◆ EXERCISE BRIEF
Your answer must be the lines of the material below, exactly as written, from its first line through the line with "and February. During", and no pictures.

--- DATA SUPPLIED Enclosed Below ---

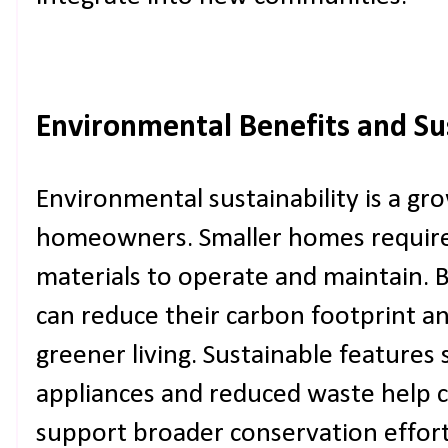
Environmental Benefits and Sus
Environmental sustainability is a gr
homeowners. Smaller homes require 
materials to operate and maintain.
can reduce their carbon footprint a
greener living. Sustainable features 
appliances and reduced waste help 
support broader conservation effort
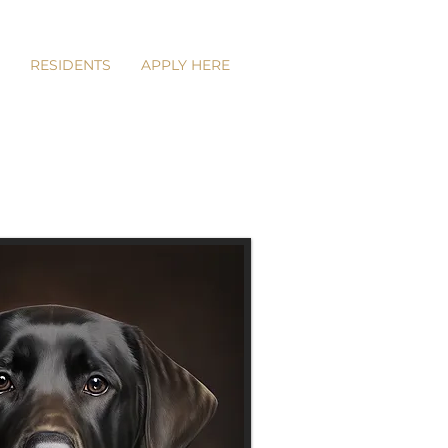
RESIDENTS
APPLY HERE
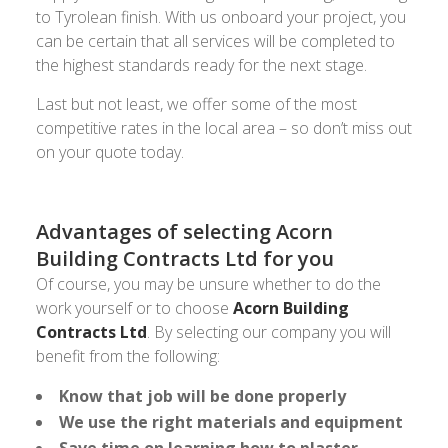
to Tyrolean finish. With us onboard your project, you
can be certain that all services will be completed to
the highest standards ready for the next stage.
Last but not least, we offer some of the most
competitive rates in the local area – so don’t miss out
on your quote today.
Advantages of selecting Acorn
Building Contracts Ltd for you
Of course, you may be unsure whether to do the
work yourself or to choose
Acorn Building
Contracts Ltd
. By selecting our company you will
benefit from the following:
Know that job will be done properly
We use the right materials and equipment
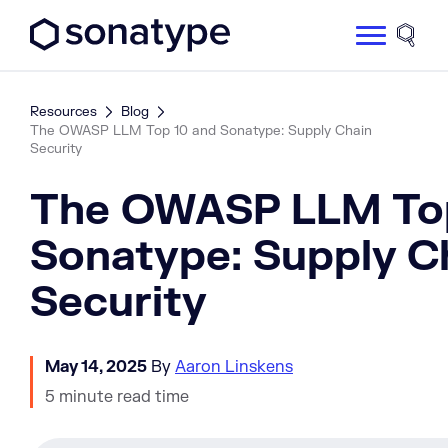
Sonatype Logo dark
Site 
Resources
Blog
The OWASP LLM Top 10 and Sonatype: Supply Chain
Security
The OWASP LLM Top
Sonatype: Supply C
Security
May 14, 2025
By
Aaron Linskens
5 minute read time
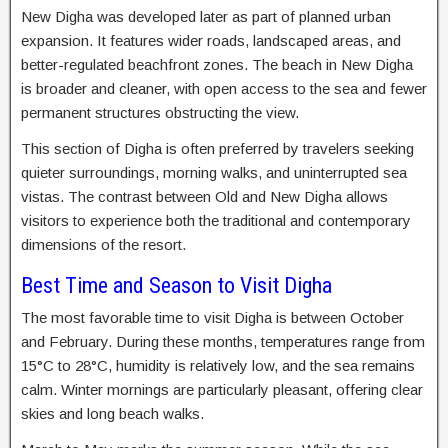
New Digha was developed later as part of planned urban
expansion. It features wider roads, landscaped areas, and
better-regulated beachfront zones. The beach in New Digha
is broader and cleaner, with open access to the sea and fewer
permanent structures obstructing the view.
This section of Digha is often preferred by travelers seeking
quieter surroundings, morning walks, and uninterrupted sea
vistas. The contrast between Old and New Digha allows
visitors to experience both the traditional and contemporary
dimensions of the resort.
Best Time and Season to Visit Digha
The most favorable time to visit Digha is between October
and February. During these months, temperatures range from
15°C to 28°C, humidity is relatively low, and the sea remains
calm. Winter mornings are particularly pleasant, offering clear
skies and long beach walks.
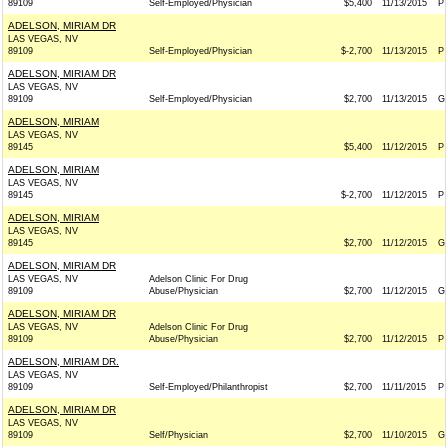
89109
Self-Employed/Physician
$5,400
11/13/2015
P
ADELSON, MIRIAM DR
LAS VEGAS, NV
89109
Self-Employed/Physician
$-2,700
11/13/2015
P
ADELSON, MIRIAM DR
LAS VEGAS, NV
89109
Self-Employed/Physician
$2,700
11/13/2015
G
ADELSON, MIRIAM
LAS VEGAS, NV
89145
$5,400
11/12/2015
P
ADELSON, MIRIAM
LAS VEGAS, NV
89145
$-2,700
11/12/2015
P
ADELSON, MIRIAM
LAS VEGAS, NV
89145
$2,700
11/12/2015
G
ADELSON, MIRIAM DR
LAS VEGAS, NV
Adelson Clinic For Drug
89109
Abuse/Physician
$2,700
11/12/2015
G
ADELSON, MIRIAM DR
LAS VEGAS, NV
Adelson Clinic For Drug
89109
Abuse/Physician
$2,700
11/12/2015
P
ADELSON, MIRIAM DR.
LAS VEGAS, NV
89109
Self-Employed/Philanthropist
$2,700
11/11/2015
P
ADELSON, MIRIAM DR
LAS VEGAS, NV
89109
Self/Physician
$2,700
11/10/2015
G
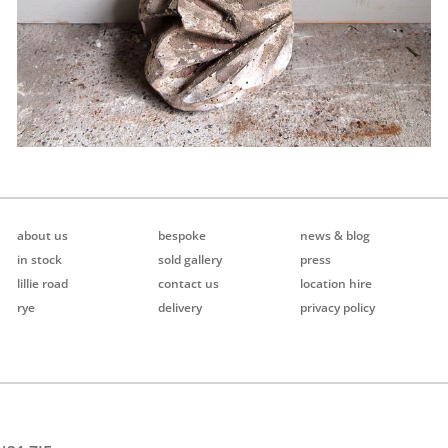
about us
bespoke
news & blog
in stock
sold gallery
press
lillie road
contact us
location hire
rye
delivery
privacy policy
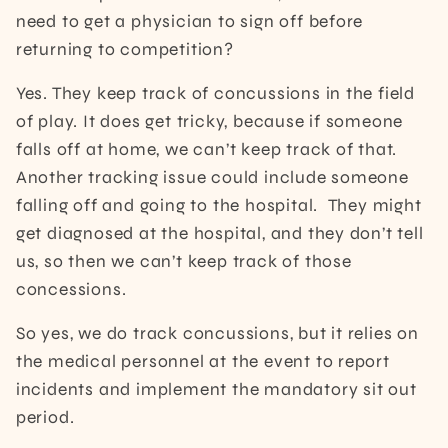
need to get a physician to sign off before
returning to competition?
Yes. They keep track of concussions in the field
of play. It does get tricky, because if someone
falls off at home, we can’t keep track of that.
Another tracking issue could include someone
falling off and going to the hospital. They might
get diagnosed at the hospital, and they don’t tell
us, so then we can’t keep track of those
concessions.
So yes, we do track concussions, but it relies on
the medical personnel at the event to report
incidents and implement the mandatory sit out
period.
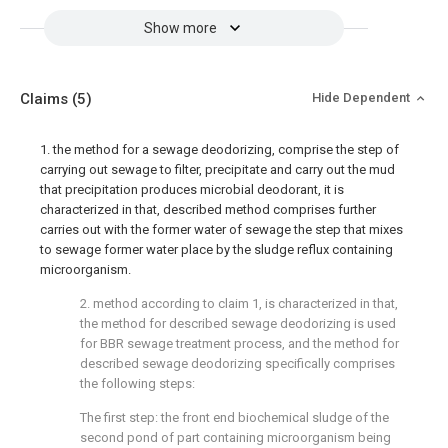
Show more
Claims
(5)
Hide Dependent
1. the method for a sewage deodorizing, comprise the step of
carrying out sewage to filter, precipitate and carry out the mud
that precipitation produces microbial deodorant, it is
characterized in that, described method comprises further
carries out with the former water of sewage the step that mixes
to sewage former water place by the sludge reflux containing
microorganism.
2. method according to claim 1, is characterized in that,
the method for described sewage deodorizing is used
for BBR sewage treatment process, and the method for
described sewage deodorizing specifically comprises
the following steps:
The first step: the front end biochemical sludge of the
second pond of part containing microorganism being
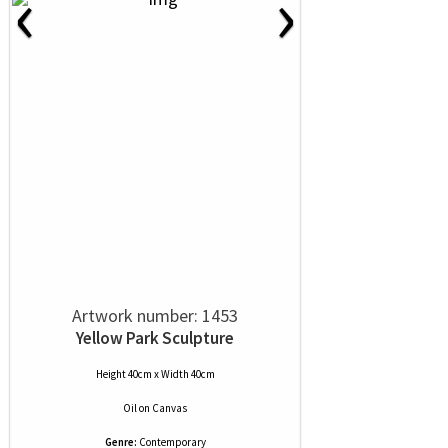
‹
›
Artwork number: 1453
Yellow Park Sculpture
Height 40cm x Width 40cm
Oil
on
Canvas
Genre:
Contemporary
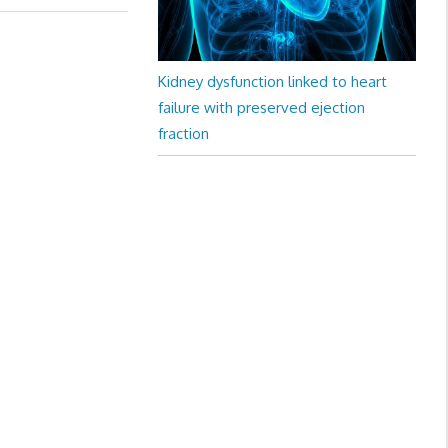
Kidney dysfunction linked to heart
failure with preserved ejection
fraction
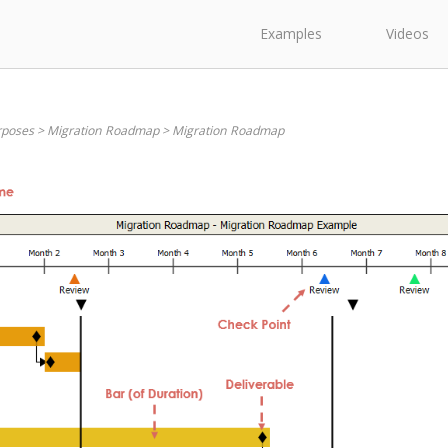
Examples
Videos
rposes
>
Migration Roadmap
>
Migration Roadmap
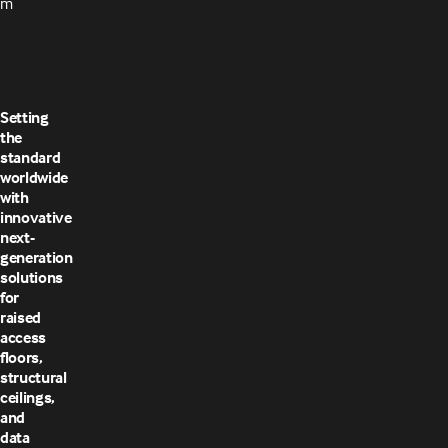
m
Setting
the
standard
worldwide
with
innovative
next-
generation
solutions
for
raised
access
floors,
structural
ceilings,
and
data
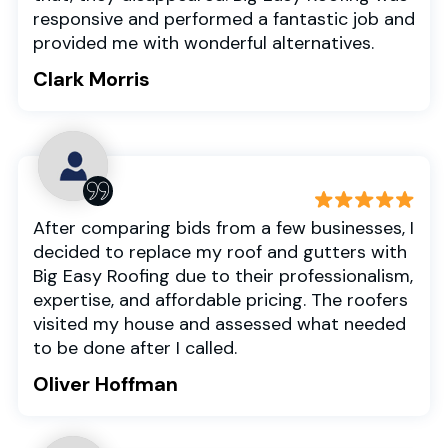
responsive and performed a fantastic job and
provided me with wonderful alternatives.
Clark Morris
After comparing bids from a few businesses, I
decided to replace my roof and gutters with
Big Easy Roofing due to their professionalism,
expertise, and affordable pricing. The roofers
visited my house and assessed what needed
to be done after I called.
Oliver Hoffman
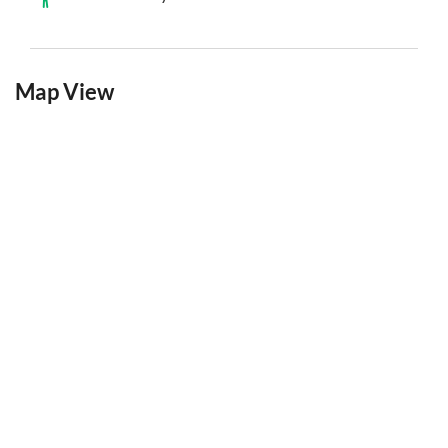
Map View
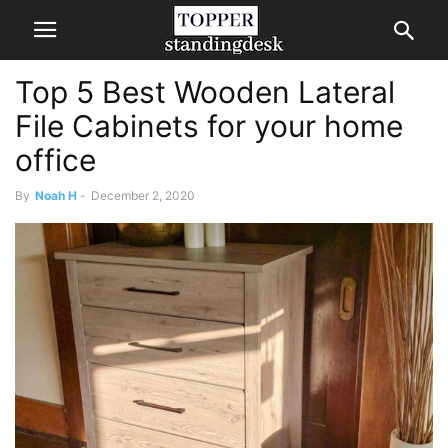
Top 5 Best Wooden Lateral
File Cabinets for your home
office
By
Noah H
-
December 2, 2020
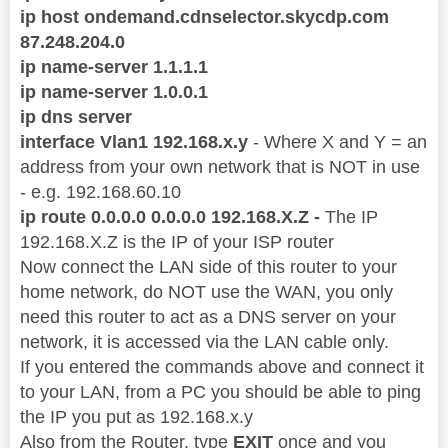
ip host ondemand.cdnselector.skycdp.com
87.248.204.0
ip name-server 1.1.1.1
ip name-server 1.0.0.1
ip dns server
interface Vlan1 192.168.x.y
- Where X and Y = an
address from your own network that is NOT in use
- e.g. 192.168.60.10
ip route 0.0.0.0 0.0.0.0 192.168.X.Z -
The IP
192.168.X.Z is the IP of your ISP router
Now connect the LAN side of this router to your
home network, do NOT use the WAN, you only
need this router to act as a DNS server on your
network, it is accessed via the LAN cable only.
If you entered the commands above and connect it
to your LAN, from a PC you should be able to ping
the IP you put as 192.168.x.y
Also from the Router, type
EXIT
once and you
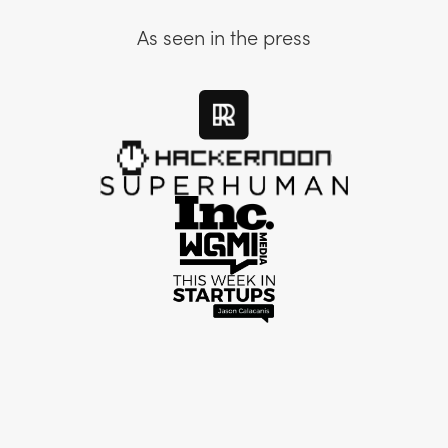
As seen in the press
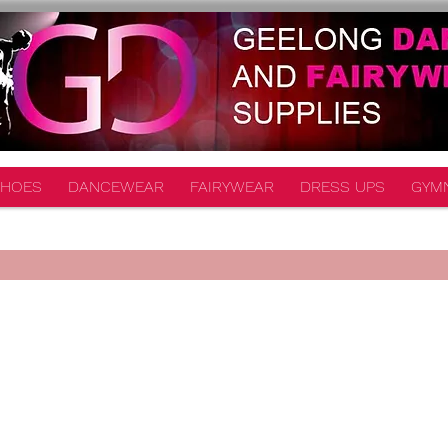
HOES
DANCEWEAR
FAIRYWEAR
DRESS UPS
GYM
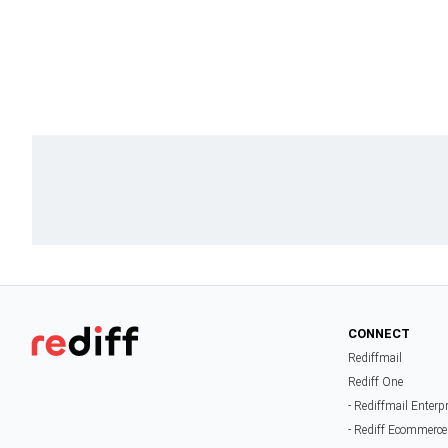
CONNECT
Rediffmail
Rediff One
- Rediffmail Enterp
- Rediff Ecommerce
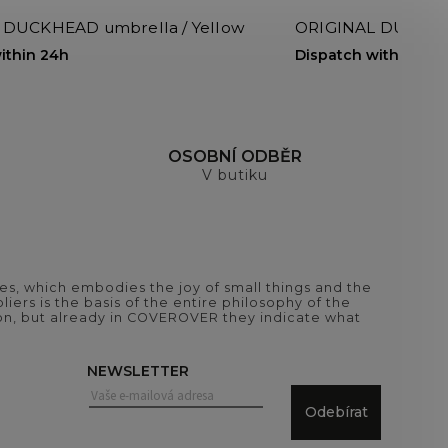
 DUCKHEAD umbrella / Yellow
ORIGINAL DUCKHEA
ithin 24h
Dispatch within 24h
H
OSOBNÍ ODBĚR
V butiku
es, which embodies the joy of small things and the
iers is the basis of the entire philosophy of the
tion, but already in COVEROVER they indicate what
NEWSLETTER
Odebírat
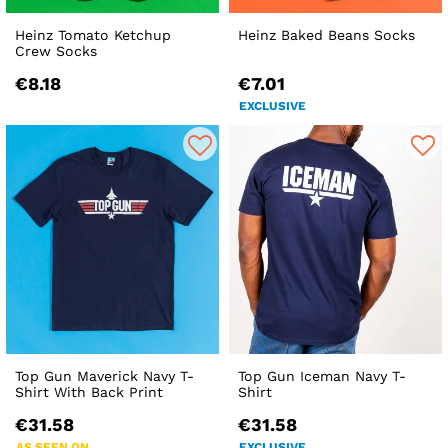
Heinz Tomato Ketchup
Heinz Baked Beans Socks
Crew Socks
€8.18
€7.01
EXCLUSIVE
Top Gun Maverick Navy T-
Top Gun Iceman Navy T-
Shirt With Back Print
Shirt
€31.58
€31.58
AS SEEN ON
EXCLUSIVE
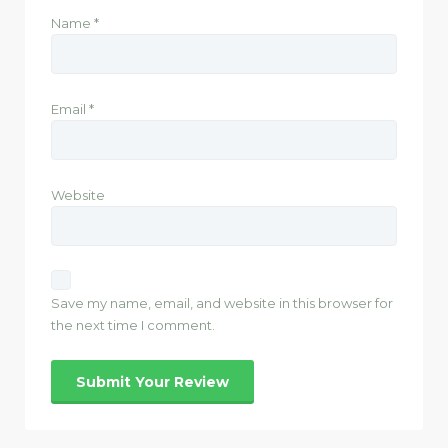
Name
*
Email
*
Website
Save my name, email, and website in this browser for
the next time I comment.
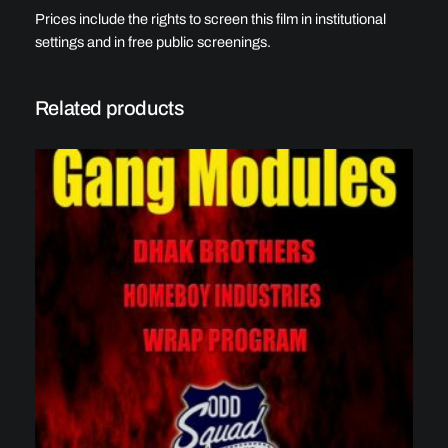
Prices include the rights to screen this film in institutional
settings and in free public screenings.
Related products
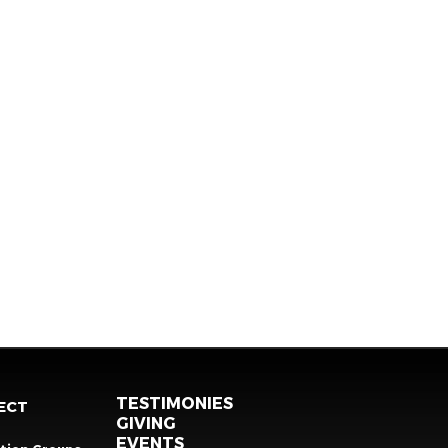
TESTIMONIES
ECT
GIVING
EVENTS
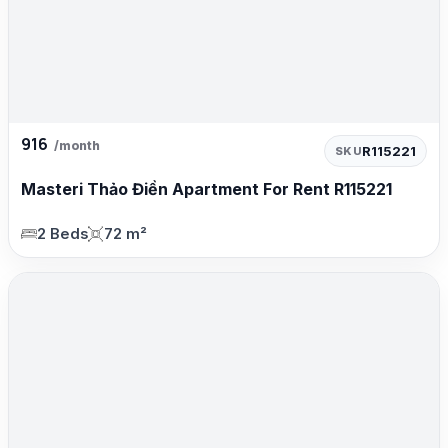
916
/month
R115221
SKU
Masteri Thảo Điền Apartment For Rent R115221
2 Beds
72 m²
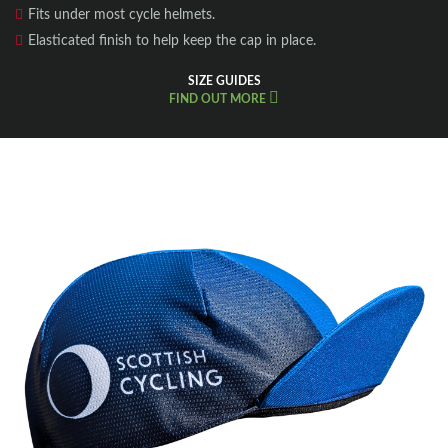
Fits under most cycle helmets.
Elasticated finish to help keep the cap in place.
SIZE GUIDES
FIND OUT MORE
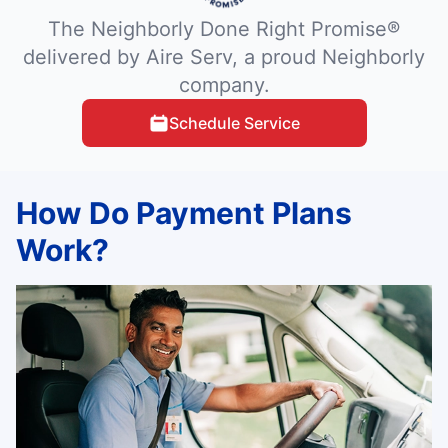
The Neighborly Done Right Promise®
delivered by Aire Serv, a proud Neighborly
company.
Schedule Service
How Do Payment Plans
Work?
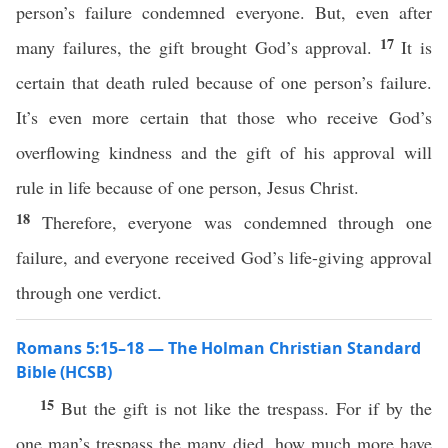
person’s failure condemned everyone. But, even after
17
many failures, the gift brought God’s approval.
It is
certain that death ruled because of one person’s failure.
It’s even more certain that those who receive God’s
overflowing kindness and the gift of his approval will
rule in life because of one person, Jesus Christ.
18
Therefore, everyone was condemned through one
failure, and everyone received God’s life-giving approval
through one verdict.
Romans 5:15–18 — The Holman Christian Standard
Bible (HCSB)
15
But the gift is not like the trespass. For if by the
one man’s trespass the many died, how much more have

--- End of Enclosed DATA SUPPLIED ---

◆ REPLY
Environmental Benefits and Sus
Environmental sustainability is a gr
homeowners. Smaller homes require 
materials to operate and maintain.
can reduce their carbon footprint a
greener living. Sustainable features 
appliances and reduced waste help 
support broader conservation effort
RESIDENTS
APPLY HERE
to Tyrolean finish. With us onboard your project, you
can be certain that all services will be completed to
the highest standards ready for the next stage.
Last but not least, we offer some of the most
competitive rates in the local area – so don’t miss out
on your quote today.
Advantages of selecting Acorn
Building Contracts Ltd for you
Of course, you may be unsure whether to do the
work yourself or to choose
Acorn Building
Contracts Ltd
. By selecting our company you will
benefit from the following:
Know that job will be done properly
We use the right materials and equipment
Sonatype Logo dark
Site 
Resources
Blog
The OWASP LLM Top 10 and Sonatype: Supply Chain
Security
The OWASP LLM Top
Sonatype: Supply C
Security
May 14, 2025
By
Aaron Linskens
5 minute read time
New Digha was developed later as part of planned urban
expansion. It features wider roads, landscaped areas, and
better-regulated beachfront zones. The beach in New Digha
is broader and cleaner, with open access to the sea and fewer
permanent structures obstructing the view.
This section of Digha is often preferred by travelers seeking
quieter surroundings, morning walks, and uninterrupted sea
vistas. The contrast between Old and New Digha allows
visitors to experience both the traditional and contemporary
dimensions of the resort.
Best Time and Season to Visit Digha
The most favorable time to visit Digha is between October
and February. During these months, temperatures range from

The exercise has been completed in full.